Faculty of Medicine and Health, School of Psychology, University of Leeds, Leeds, UK.
Department of Psychology, Drexel University, Philadelphia, PA, USA.
Int J Obes (Lond). 2021 Mar;45(3):525-534. doi: 10.1038/s41366-020-00706-0. Epub 2020 Nov 3.
Weight-loss programmes often achieve short-term success though subsequent weight regain is common. The ability to identify predictive factors of regain early in the weight maintenance phase is crucial.
To investigate the associations between short-term weight variability and long-term weight outcomes in individuals engaged in a weight-loss maintenance intervention.
The study was a secondary analysis from The NoHoW trial, an 18-month weight maintenance intervention in individuals who recently lost ≥5% body weight. Eligible participants (n = 715, 64% women, BMI = 29.2 (SD 5.0) kg/m, age = 45.8 (SD 11.5) years) provided body-weight data by smart scale (Fitbit Aria 2) over 18 months. Variability in body weight was calculated by linear and non-linear methods over the first 6, 9 and 12 weeks. These estimates were used to predict percentage weight change at 6, 12, and 18 months using both crude and adjusted multiple linear regression models.
Greater non-linear weight variability over the first 6, 9 and 12 weeks was associated with increased subsequent weight in all comparisons; as was greater linear weight variability measured over 12 weeks (up to AdjR = 4.7%). Following adjustment, 6-week weight variability did not predict weight change in any model, though greater 9-week weight variability by non-linear methods was associated with increased body-weight change at 12 (∆AdjR = 1.2%) and 18 months (∆AdjR = 1.3%) and by linear methods at 18 months (∆AdjR = 1.1%). Greater non-linear weight variability measured over 12 weeks was associated with increased weight at 12 (∆AdjR = 1.4%) and 18 (∆AdjR = 2.2%) months; and 12-week linear variability was associated with increased weight at 12 (∆AdjR = 2.1%) and 18 (∆AdjR = 3.6%) months.

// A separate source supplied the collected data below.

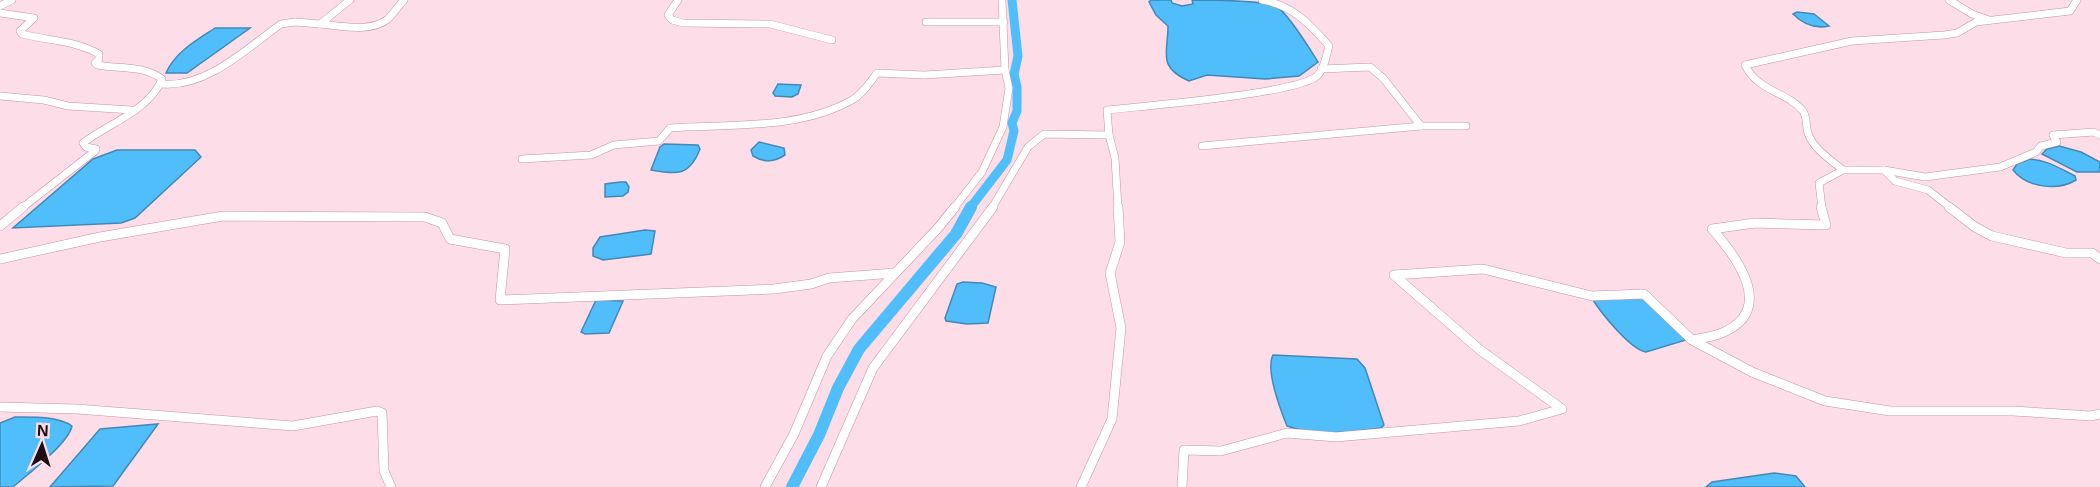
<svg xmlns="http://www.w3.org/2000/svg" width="2100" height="487" font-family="Helvetica,sans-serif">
<rect width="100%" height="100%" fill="#fddde7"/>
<g fill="#51befc" stroke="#4289b6" stroke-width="1.5">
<path d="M 1151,0 L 1171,0 L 1172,3 L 1182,6 L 1193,4 L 1192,0 C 1214,0 1257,0 1276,6 C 1289,14 1309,48 1318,62 L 1299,76 L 1265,79 L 1207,75 L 1189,81 C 1157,67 1168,53 1168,26 L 1156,15 L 1149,2 Z"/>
<path d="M 1797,12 L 1814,14 L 1829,26 C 1815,29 1803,24 1793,14 Z"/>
<path d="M 215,28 L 250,28 L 187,73 L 166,73 C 175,52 197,40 215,28 Z"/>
<polygon points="778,84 801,85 798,94 792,97 775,96 773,93"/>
<path d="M 759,142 L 784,148 L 785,155 C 774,162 765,163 753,156 L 751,150 Z"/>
<path d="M 664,144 L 698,145 L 700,149 C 689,177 677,174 651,170 L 660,147 Z"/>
<polygon points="2059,146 2081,152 2100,162 2100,172 2077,172 2042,154 2047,149"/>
<polygon points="117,150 195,150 201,157 135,218 121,223 13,228 93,159"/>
<path d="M 2030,159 C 2047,160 2061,169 2075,176 L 2076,180 C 2058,191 2027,188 2013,170 L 2017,164 Z"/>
<polygon points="620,182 626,182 629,187 628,192 623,196 605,197 605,184"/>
<polygon points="645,230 655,231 651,254 603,260 593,256 593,248 600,237"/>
<polygon points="963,282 982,283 996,287 988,323 967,324 946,321 945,318 957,284"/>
<path d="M 1641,295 L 1686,340 L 1646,352 C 1631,350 1602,314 1593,300 Z"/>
<polygon points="596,300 623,301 609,333 585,334 581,332"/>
<path d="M 1273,355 L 1357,359 L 1365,368 L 1384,425 L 1381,428 C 1351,432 1316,437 1287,426 C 1281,411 1265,370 1273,355 Z"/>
<path d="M 15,417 C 32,417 58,416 72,426 C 68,444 28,474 13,487 L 0,487 L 0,423 Z"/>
<polygon points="158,424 113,486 50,487 100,429"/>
<polygon points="1774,473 1796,476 1805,487 1706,487 1712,482"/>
</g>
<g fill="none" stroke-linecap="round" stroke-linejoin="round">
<polyline stroke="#51befc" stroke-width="9" points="970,208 1007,160 1014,131 1012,123 1017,111 1017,87 1014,74 1018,56 1012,0"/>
<polyline stroke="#51befc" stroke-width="12" points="792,487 819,435 838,388 859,349 956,234 971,207"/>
<g stroke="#c593a3" stroke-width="8">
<g id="minor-far1">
<path d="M 350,0 L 320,24 C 341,26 370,33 388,19 C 394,13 398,6 404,0"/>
<polyline points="678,0 668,15 672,20 683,23 770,24 832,40"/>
<polyline points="1949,0 1972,14 1989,20"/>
<polyline points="0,6 12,0"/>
<path d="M 0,13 L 34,18 L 20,31 L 22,34 C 48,41 75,40 99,54 L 99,59 L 95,63 L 97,65 C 119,69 144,65 162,79 C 150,110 108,124 83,143 L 86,147 L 96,149 L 95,151 L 22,208"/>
<polyline points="926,22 1004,22"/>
<polyline points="1321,69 1370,67 1383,78 1421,126 1466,126"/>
<path d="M 162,84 C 207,88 247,48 281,24 L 295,22 L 320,24"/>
<polyline points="0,96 44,100 68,106 132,110"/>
<polyline points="1109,135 1115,158 1118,208"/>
<polyline points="1202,146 1421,126"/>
<path d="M 522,159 L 591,155 L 614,145 L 659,141 L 670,128 C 729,124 799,130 852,100 C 863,94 870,82 877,73 L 924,75 L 1005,70"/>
<polyline points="1884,170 1925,177 2000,167 2036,152 2041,146 2057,142 2053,135 2094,132 2100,135"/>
<polyline points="954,208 982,172 1003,127 1009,88 1005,70 1002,0"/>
<path d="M 992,208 L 1028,147 L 1044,134 L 1109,135 L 1107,110 C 1143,106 1296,94 1317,76 C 1325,69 1326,55 1329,46 C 1310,24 1292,5 1262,0"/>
<polyline points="1822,208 1819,183 1843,170"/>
<path d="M 1951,208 L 1928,190 L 1895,181 L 1884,170 L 1843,170 C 1831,160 1813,149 1808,133 C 1805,125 1808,119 1803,111 C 1788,92 1758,92 1745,65 L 1852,41 L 1944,35 L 1957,33 L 1976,22 L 2070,11 L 2077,0"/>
</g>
</g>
<g stroke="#c593a3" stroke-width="10">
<g id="minor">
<polyline points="1949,207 1975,227 1992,236 2066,253 2092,253 2100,259"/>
<polyline points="0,226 23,207"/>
<polyline points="0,259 100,237 223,216 425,217 442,223 450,239 505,249 500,300 774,289 811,284 829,278 895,273"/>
<path d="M 1692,340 C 1702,338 1714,337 1724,332 C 1776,309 1736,256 1712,229 L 1755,223 L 1826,225 L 1821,207"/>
<polyline points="0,407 77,409 293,426 377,411 382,413 384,471 391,487"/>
<polyline points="765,487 794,434 827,356 852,319 938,228 955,207"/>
<polyline points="821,487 873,368 993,207"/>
<polyline points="1081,487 1112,419 1121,328 1110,273 1120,242 1118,207"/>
<polyline points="1182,487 1184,450 1221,451 1287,433 1336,437 1519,421 1562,409 1480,350 1394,275 1483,269 1592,296 1644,294 1692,340 1752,372 1825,401 1890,411 2013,411 2091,416 2100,414"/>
</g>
</g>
<use href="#minor-far1" stroke="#fff" stroke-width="7"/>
<use href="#minor" stroke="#fff" stroke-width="9"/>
</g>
<g transform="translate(42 445) rotate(3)" stroke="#fddde7" stroke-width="4.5" paint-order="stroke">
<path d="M0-4.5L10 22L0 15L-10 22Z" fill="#1f0d13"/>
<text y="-9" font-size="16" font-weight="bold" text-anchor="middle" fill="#1f0d13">N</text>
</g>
</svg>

Body-weight variability over the first 9 and 12 weeks of a weight-loss maintenance intervention weakly predicted increased weight at 12 and 18 months. These results suggest a potentially important role in continuously measuring body weight and estimating weight variability.
减肥计划通常能在短期内取得成功,但随后的体重反弹是很常见的。因此,能够在体重维持阶段早期识别出反弹的预测因素至关重要。
研究短期体重变化与参与减肥维持干预的个体长期体重结果之间的关联。
该研究是 NoHoW 试验的二次分析,这是一项为期 18 个月的体重维持干预研究,对象是最近体重减轻≥5%的个体。符合条件的参与者(n=715,64%为女性,BMI=29.2(SD 5.0)kg/m,年龄=45.8(SD 11.5)岁)在 18 个月内通过智能秤(Fitbit Aria 2)提供体重数据。通过线性和非线性方法在前 6、9 和 12 周计算体重变化的变异性。使用未经调整和调整后的多元线性回归模型,根据这些估计值预测 6、12 和 18 个月时的体重百分比变化。
在前 6、9 和 12 周时,非直线体重变异性越大,所有比较中随后的体重增加越多;线性体重变异性越大,在 12 周时测量(最多调整后的 R2=4.7%)也是如此。在调整后,任何模型中 6 周的体重变异性都不能预测体重变化,而通过非线性方法测量的 9 周体重变异性与 12 个月(增量调整后的 R2=1.2%)和 18 个月(增量调整后的 R2=1.3%)的体重变化有关,以及通过线性方法与 18 个月(增量调整后的 R2=1.1%)的体重变化有关。在 12 周时,通过非线性方法测量的更大的非直线体重变异性与 12 个月(增量调整后的 R2=1.4%)和 18 个月(增量调整后的 R2=2.2%)的体重增加有关;而在 12 周时的线性变异性与 12 个月(增量调整后的 R2=2.1%)和 18 个月(增量调整后的 R2=3.6%)的体重增加有关。
减肥维持干预的前 9 和 12 周体重变化可微弱预测 12 个月和 18 个月时体重的增加。这些结果表明,连续测量体重和估计体重变异性可能具有重要作用。